Tales sueños lo tenían cada vez más trastornado. Ni meditaciones ni cilicios podían mantenerlos a raya. Angélica emanaba un fluido diabólico que a ella volvía tras pasar por los otros dos. Era una pila magnética que permitía al hipnotizador actuar sobre el hipnotizado. Sin la carga de electricidad que ella ponía en el ambiente no hubiera podido el jesuita someter a Falele a aquel zarandeo espiritual. A fuerza de estrujones místico-magnéticos iba Falele convirtiéndose en una máquina afrodisíaca que buscaba la visión celeste en el orgasmo fisiológico. Sin saberlo, y en un terreno que ella no hubiera nunca sospechado, triunfaba Angélica sobre Raimundo, pues la exaltación sexual que le inspiraba, la transmitía éste a su marido, el cual la ponía en obra en ejercicio de su derecho. Raimundo, enajenado, en el vacío, en carne viva la imaginación, articulaba lentamente una frase pronunciada por el padre Rector en unos ardientes ejercicios: la libidinosidad es bajar desnudo por una columna salomónica…

Falele, sentado en una silla, flojos todos sus miembros, cerrados los ojos en un abandono dulcísimo y total, con el espíritu inmerso en el baño María, rumiaba aquel punto de meditación, y a su vez susurraba:

—… es como el coito con estatua. A Gómez Verdejo lo echaron de la Maison de Blanc, donde estaba de botones, porque intentó violar un maniquí.
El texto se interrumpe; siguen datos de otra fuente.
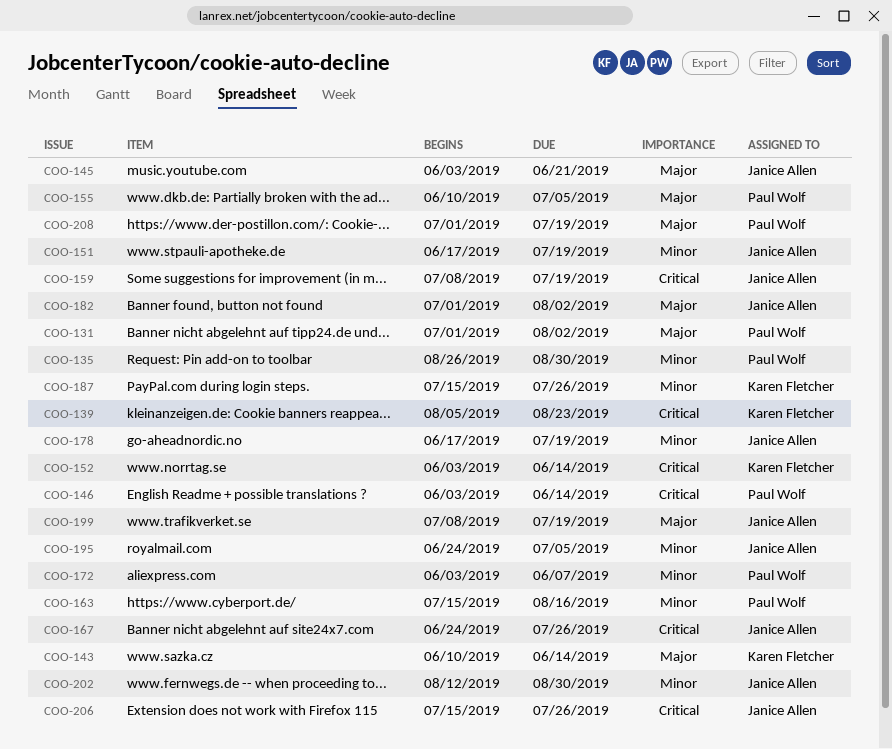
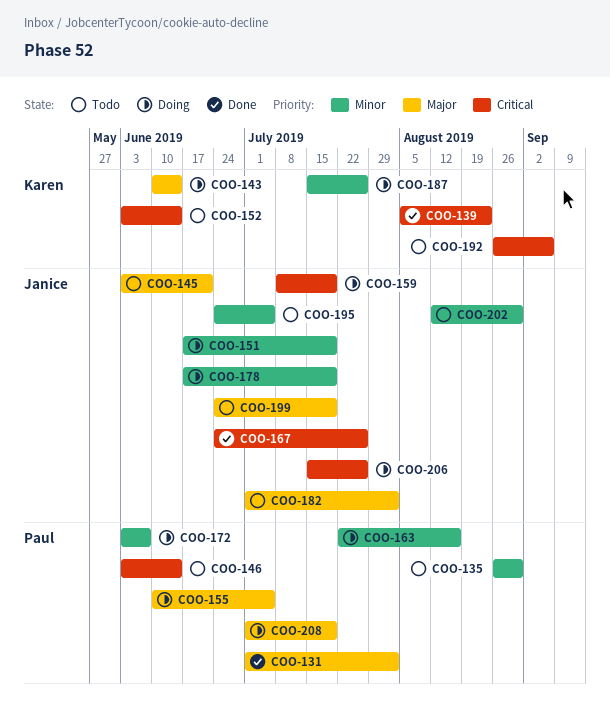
COO-163, start: Jul 15 -> Jul 22
COO-192: none -> present
COO-199, start: Jul 8 -> Jun 24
De la silla poco menos saltaba Falele al lecho conyugal; exaltado su complejo de Edipo, se lanzaba al sexo con el loco afán de abismarse en él, bucear hasta instalarse en el claustro materno para ir desconcibiéndose poco a poco y al cabo de los nueve meses saltar del seno de Angélica al de Abraham. A su apetito descosido acumulaba los reprimidos apetitos de su hipnotizador, y era Angélica la que salía ganando, pues a través de su esposo legítimo gozaba de la virilidad de su castísimo amante.